When I remember Tom, I remember the man I married who was funny and smart. I have more nuggets of Tom-isms—small pieces of advice that he would offer that were genially useful in maturing during my path here on Planet Earth. I also have memories of his sadness, his feeling that he was never enough. He passed some of that on to his girls who seem to question themselves more often than they should in my mind. They both have a lot of him in them, but I believe Cristina and Jourdan got the best of their dad.

As for me, I loved Tom—maybe too much. For most of our romantic relationship, he wasn’t ready the kind of love I felt for him, and by the time he understood it, after several flirtations with affairs and one that developed enough that I gave him an ultimatum that it was either her or me and Jourdan, Tom committed to our marriage.

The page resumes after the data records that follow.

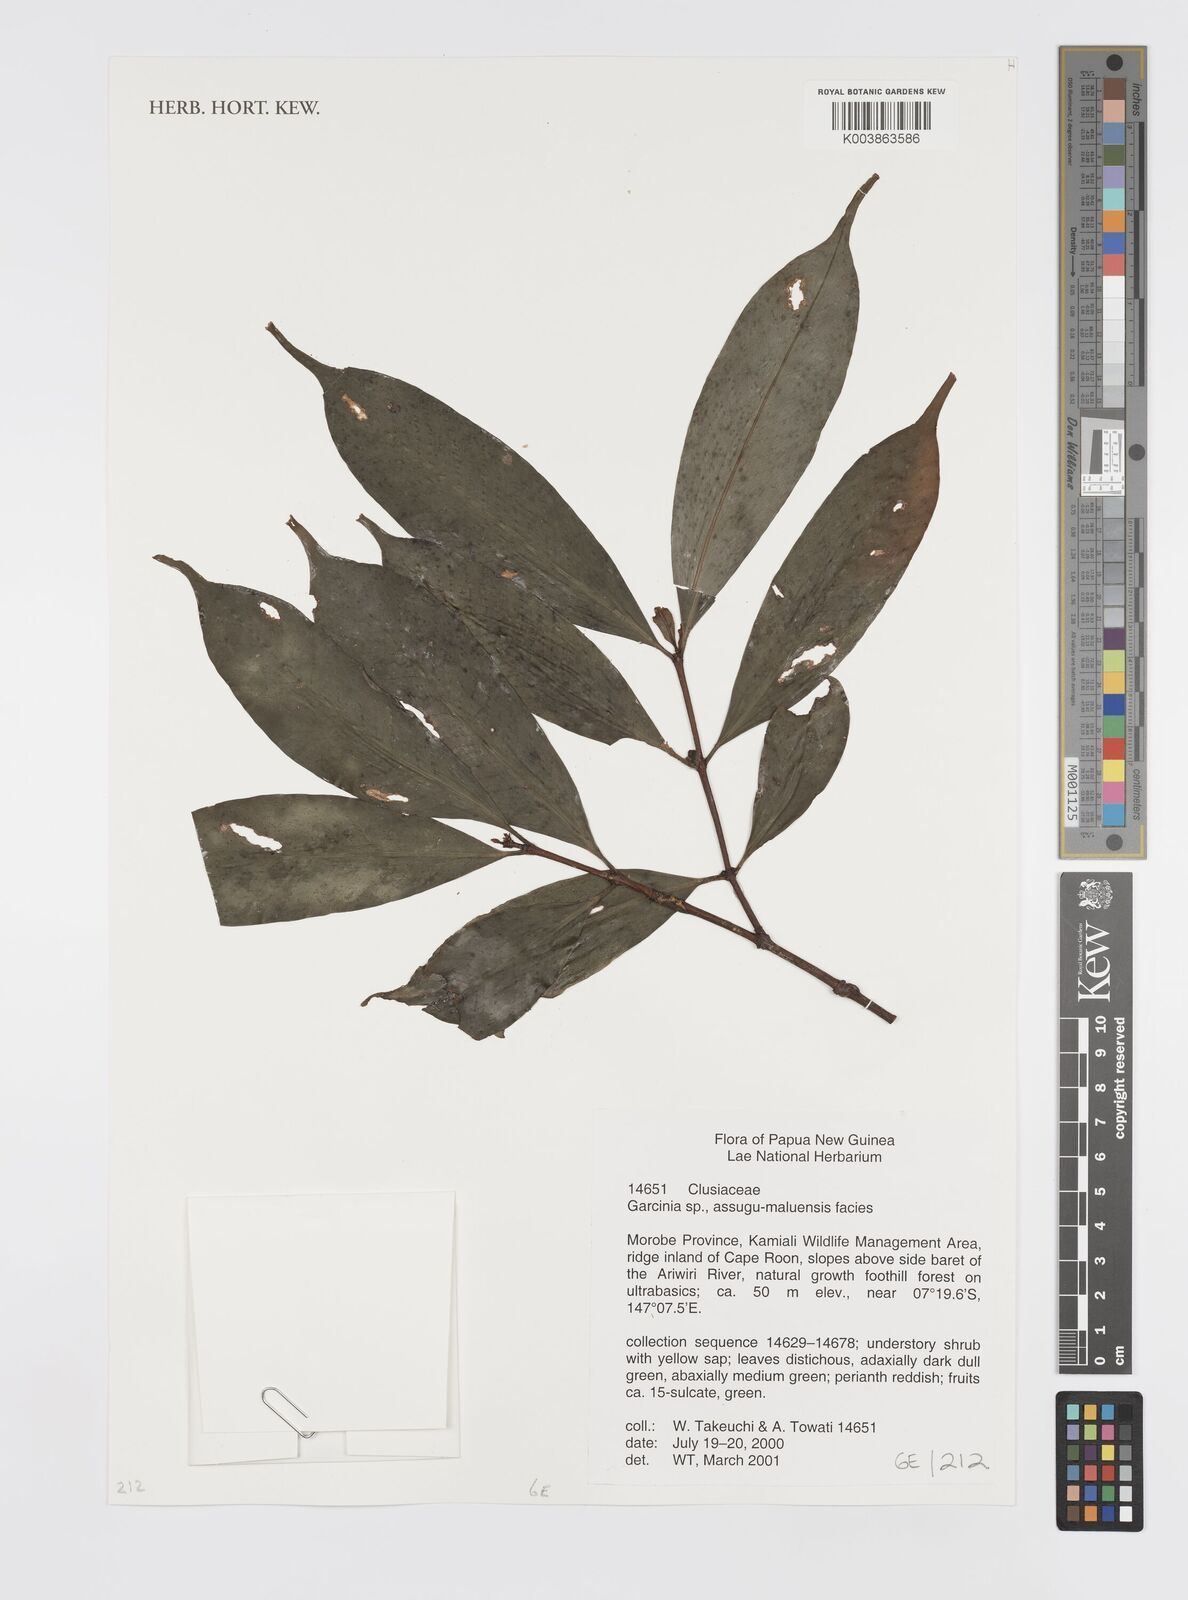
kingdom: Plantae
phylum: Tracheophyta
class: Magnoliopsida
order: Malpighiales
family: Clusiaceae
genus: Garcinia
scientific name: Garcinia
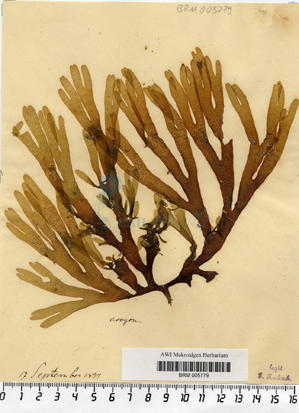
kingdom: Chromista
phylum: Ochrophyta
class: Phaeophyceae
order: Dictyotales
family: Dictyotaceae
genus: Dictyota
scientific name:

By that time I was done. I was still so young and I wanted to experience the world. I wanted to go back to school. I wanted to travel. I wanted to do the things that a 27 year old does.

What I remember about Tom is the laughter, the friendship. This Christmas Jourdan and I have pretended that the holiday didn’t exist. No tree. No presents. No turkey. Both of us felt that it just wouldn’t feel right celebrating her father’s favorite holiday this year. Tom loved to buy gifts for his girls. For many years, even after our divorce, Tom did Christmas morning breakfast at his house. Jourdan and I would open our gifts to one another, and then pack up with her dad’s presents and head over to his house. We can smell the coffee brewing from the street and hear Christmas music blasting from his stereo from one of the local radio stations. He would have orange juice poured, and wine glasses—their only use in truth since Tom had been sober for many years by then—filled with strawberry yogurt. We would eat pastries and open presents. Sometimes Cristina came, or my mother. He was thrilled on those Christmas mornings to have his home filled with love. He felt validated somehow on those mornings…like he was normal—something that was so important to our Tom. Having been born into a Mexican Pentecostal family in South Chula Vista, California, he had struggled with the idea that somehow he didn’t fit in the world for most of his life. But on Christmas mornings, he was just Tom. Generous, funny, dancing Tom.

On the day Tom died his nurse had opened a window. The nurse said that Tom looked out the window with those expressive eyes, and he was gone. I liked to envision that window freeing Tom’s soul. I like to think of him looking down on that body that no longer supported him, and finding new feet to run, to dance, to celebrate. I like to think of him looking at his daughter Cristina and the kind of mother she is to her son, and being proud. I like to think of him sitting in AA meetings listening as Jourdan speaks, hearing her mention him often, and laughing at how funny our little girl is.

And so, this Christmas there is no tree. There is only the realization that it’s Planet Earth’s first year in more than 60 without a Tom Lopez.